The scene in Crosstown the following day (photo by Don Frazier)
2007 crop losses
2007 was a rollercoaster year, featuring unseasonable warmth in March, a major freeze in April, and then record heat over the summer. In mid-March, a particularly crazy week saw temperatures above 70°F at Cape Girardeau, following by snow showers, and then another heat wave. April brought six consecutive nights below freezing, including a record low of 18°F. The outcome of the wheat crop was called "dire."
It didn't get any better during the summer. Only 0.01 of an inch of rain fell during August (a new record), part of a major drought that struck the Midwest and South. July and August also featured a record number of consecutive days above 90°F, peaking at a blistering high of 103°F on Aug. 16.
Rudi Keller attempts to fry eggs on the sidewalk during the heat wave
2008 ice storm
In retrospect, the ice storm of 2008 was only a warmup for the 2009 edition, but it was still a mess at the time. The daylight hours of Feb. 11 brought a most peculiar phenomenon: thundersleet. The heavy sleet was then followed by freezing rain. And more freezing rain. And even more freezing rain.
By 11 PM, it started to rain something else: tree limbs. The inch-plus of ice accumulation caused branches to crash with alarming regularity. Blue flashes of light could be seen in the distance: were these lightning strikes or transformers blowing? Or both? A war zone may have been more peaceful.
Ice, ice everywhere (Photo by James Baughn)
March 2008 rainstorm
It's not unusual to break weather records. But the water that fell from the sky on March 18 didn't just break a record, it completely annihilated it. Officially, 11.49 inches of rain fell on that day at the Cape Girardeau Airport, but the rain continued into the next day, for a grand total of over 13 inches.
This radar estimate shows large swaths of pinks and purples, areas that received over 10 inches.
The "Mother of All Rainstorms" caused extensive flash flood damage at Piedmont, Poplar Bluff, Marble Hill, Allenville, and many other Missouri towns, plus longer-term flooding along the Mississippi River and Diversion Channel.
Who can forget Aaron Eisenhauer's famous Fedex Rescue photo?
Sept. 2008 remnants of Hurricane Ike
Hurricane Ike wasn't nearly the monster storm as predicted when it came ashore in Texas, but the cyclone held together surprisingly well as it swept across the Midwest on Sept. 14. The widespread winds and heavy rain led to problems throughout eastern Missouri.
Ike did a number against this parked car in Cape Girardeau (photo by Fred Lynch)
Jan. 2009 ice storm
This is the storm that needs little introduction, the historic event that joins the "Blizzard of '79" in the Bad Weather Hall of Fame.

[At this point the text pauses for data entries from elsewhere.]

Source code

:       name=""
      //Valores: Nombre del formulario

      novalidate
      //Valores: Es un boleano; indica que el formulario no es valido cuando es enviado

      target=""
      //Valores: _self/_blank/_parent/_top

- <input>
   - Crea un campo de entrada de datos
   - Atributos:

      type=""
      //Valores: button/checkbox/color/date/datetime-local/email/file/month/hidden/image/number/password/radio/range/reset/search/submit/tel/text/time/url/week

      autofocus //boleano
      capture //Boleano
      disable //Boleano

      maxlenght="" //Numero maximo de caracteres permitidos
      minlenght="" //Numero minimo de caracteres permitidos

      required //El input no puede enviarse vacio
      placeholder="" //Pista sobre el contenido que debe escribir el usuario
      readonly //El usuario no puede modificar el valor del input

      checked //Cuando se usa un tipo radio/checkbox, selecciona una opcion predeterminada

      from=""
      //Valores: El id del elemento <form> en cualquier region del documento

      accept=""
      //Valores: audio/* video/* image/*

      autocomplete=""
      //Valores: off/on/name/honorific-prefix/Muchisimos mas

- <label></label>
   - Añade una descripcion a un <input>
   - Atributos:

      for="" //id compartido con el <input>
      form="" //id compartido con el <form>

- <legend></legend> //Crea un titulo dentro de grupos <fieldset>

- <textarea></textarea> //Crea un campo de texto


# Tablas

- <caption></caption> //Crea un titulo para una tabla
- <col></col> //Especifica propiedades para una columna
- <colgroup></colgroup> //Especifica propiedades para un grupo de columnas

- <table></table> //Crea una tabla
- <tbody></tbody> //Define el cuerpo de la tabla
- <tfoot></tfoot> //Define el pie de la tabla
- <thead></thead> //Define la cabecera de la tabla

While Cape Girardeau missed the worst of the storm (mostly), folks to the south were not so lucky.
The newspaper front cover from Jan. 29
May 8, 2009, windstorm
It wasn't a tornado. It wasn't a microburst. It resembled a hurricane, complete with "eye" and spiral bands, but the weather service doesn't want us to call it an inland hurricane.
On radar, the storm certainly appeared hurricane-ish.
It was classifieds as a derecho, a crazy storm that brought hurricane-like winds to a wide area north of Cape Girardeau.